En effet, il est manifeste que Madame B. n’a jamais été mise en capacité de comprendre pleinement l’intervention qui allait être réalisée. 

Aucun document écrit détaillant les risques inhérents à l’intervention ne lui a été remis, et aucun acte de consentement éclairé n’a été signé. 

Or, pour ce type de chirurgie, des documents explicatifs détaillés existent, à l’attention des patients et de leurs proches.

Sur la survenue de l’infection nosocomiale

En l’occurrence, le dossier médical de Madame B. fait apparaître qu’elle a été victime d’une infection nosocomiale rachidienne, sur le matériel implanté le 3 mai 2016. 

Le caractère nosocomial de cette infection ne souffre aucun débat. 

Le rapport d’expertise indique en effet : 

« Dès le 7ème jour post-opératoire il est apparu une infection manifestement nosocomiale à germes multiples (streptocoques, staphylocoques, corynébactérie) ».

Et ces derniers de conclure : 

« Infection nosocomiale en rapport avec les soins, indiscutable. »

Sur la prise en charge inadaptée de l’infection

Il ressort du rapport d’expertise que la prise en charge de Madame B. après la survenue de l’infection a été particulièrement défaillante. 

  • En premier lieu, sur le choix de ne pas retirer le matériel dès la première infection :

Les Experts déplorent dès lors le choix thérapeutique incompréhensible de l’hôpital de maintenir le matériel en place et de continuer, à chaque réapparition de l’infection, à pratiquer des lavages. 

En effet, ils indiquent : 

  • « Si le choix chirurgical paraît d’emblée excessif l’hématome cutané initial toujours possible comme aléatoire, mais sa répétition avec colonisation physiologique infectieuse aurait dû faire penser au risque de colonisation du matériel implanté et poser très rapidement l’indication de son ablation »
  • « Concernant la conservation du matériel en place lors de la première réintervention ; cette décision est discutable chez une patiente sous corticoïde, qui est fragilisée avec des comorbidités associées.

(…) 

Le collège expertal réitère avec force que dès la deuxième suppuration, il fallait retirer tout le matériel implanté, et non se contenter d’un petit geste qui ne menait à rien, si ce n’est de voir la récidive immédiate de la suppuration »

  • En second lieu, sur le traitement antibiotique inadapté :

De surcroît, il ressort du rapport d’expertise que le traitement antibiotique administré à Madame B. n’était pas adapté aux germes présents sur le matériel. 

Ainsi, le rapport précise : 

«  L’Augmentin n’était pas l’antibiotique de la situation et la dose employée très largement insuffisante pour une pénétration osseuse.

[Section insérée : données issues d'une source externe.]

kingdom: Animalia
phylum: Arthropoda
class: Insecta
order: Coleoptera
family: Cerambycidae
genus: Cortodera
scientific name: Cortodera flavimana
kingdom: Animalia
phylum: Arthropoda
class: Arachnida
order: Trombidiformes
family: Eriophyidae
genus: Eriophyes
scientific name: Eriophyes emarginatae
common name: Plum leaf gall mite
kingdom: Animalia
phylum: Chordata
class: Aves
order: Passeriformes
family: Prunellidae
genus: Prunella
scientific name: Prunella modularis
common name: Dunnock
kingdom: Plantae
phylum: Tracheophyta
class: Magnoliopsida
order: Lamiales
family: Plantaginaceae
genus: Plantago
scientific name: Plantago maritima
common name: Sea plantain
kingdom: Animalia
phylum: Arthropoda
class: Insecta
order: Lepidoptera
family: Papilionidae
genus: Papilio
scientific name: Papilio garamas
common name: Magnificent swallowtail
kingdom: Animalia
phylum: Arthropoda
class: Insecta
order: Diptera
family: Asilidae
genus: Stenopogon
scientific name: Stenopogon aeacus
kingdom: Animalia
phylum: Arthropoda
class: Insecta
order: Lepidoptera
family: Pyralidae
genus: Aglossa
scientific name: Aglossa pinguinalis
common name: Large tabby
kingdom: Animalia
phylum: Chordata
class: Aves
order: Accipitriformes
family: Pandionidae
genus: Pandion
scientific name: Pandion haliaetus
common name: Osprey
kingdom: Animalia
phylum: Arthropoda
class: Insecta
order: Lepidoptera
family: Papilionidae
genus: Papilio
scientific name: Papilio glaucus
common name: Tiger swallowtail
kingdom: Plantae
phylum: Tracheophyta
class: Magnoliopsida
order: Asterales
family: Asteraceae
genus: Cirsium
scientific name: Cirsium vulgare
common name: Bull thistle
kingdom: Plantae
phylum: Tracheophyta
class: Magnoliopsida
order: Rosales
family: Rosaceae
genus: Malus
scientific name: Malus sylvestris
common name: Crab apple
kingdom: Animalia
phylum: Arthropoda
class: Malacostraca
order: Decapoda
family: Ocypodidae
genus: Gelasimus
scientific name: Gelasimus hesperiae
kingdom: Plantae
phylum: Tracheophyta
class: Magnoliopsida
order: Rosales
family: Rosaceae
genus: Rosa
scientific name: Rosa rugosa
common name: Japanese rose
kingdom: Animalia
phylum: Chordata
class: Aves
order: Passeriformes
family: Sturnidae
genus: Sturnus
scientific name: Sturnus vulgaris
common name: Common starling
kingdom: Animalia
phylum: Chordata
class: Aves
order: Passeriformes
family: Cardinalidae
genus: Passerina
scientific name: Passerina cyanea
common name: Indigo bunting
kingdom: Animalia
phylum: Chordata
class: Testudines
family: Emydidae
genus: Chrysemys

La seule association validée repose sur l’association de Rifampicine et d’une Fluoroquinolone à doses efficaces, voir les nouvelles associations puissantes comme Daptomycine Vancomycine, Tazocilline, ou Lynesolide. »

Le Tribunal Administratif de PARIS, qui a entériné les conclusions des Experts dans sa décision rendue le 15 mai 2020, a confirmé que Madame B. avait été victime d’une infection nosocomiale et d’une prise en charge fautive engageant la responsabilité de l’Hôpital à 100%, malgré la contestation adverse estimant que l’état de santé précaire de la patiente avait participé à son état de santé actuel.

Il a été retenu notamment un taux de Déficit Fonctionnel Permanent à 15%, des souffrances endurées à 4,5/7, une incidence professionnelle, et un besoin en aide humaine viager.

Il a été obtenu pour Madame B. la somme de 351.893,51 euros au titre des préjudices subis.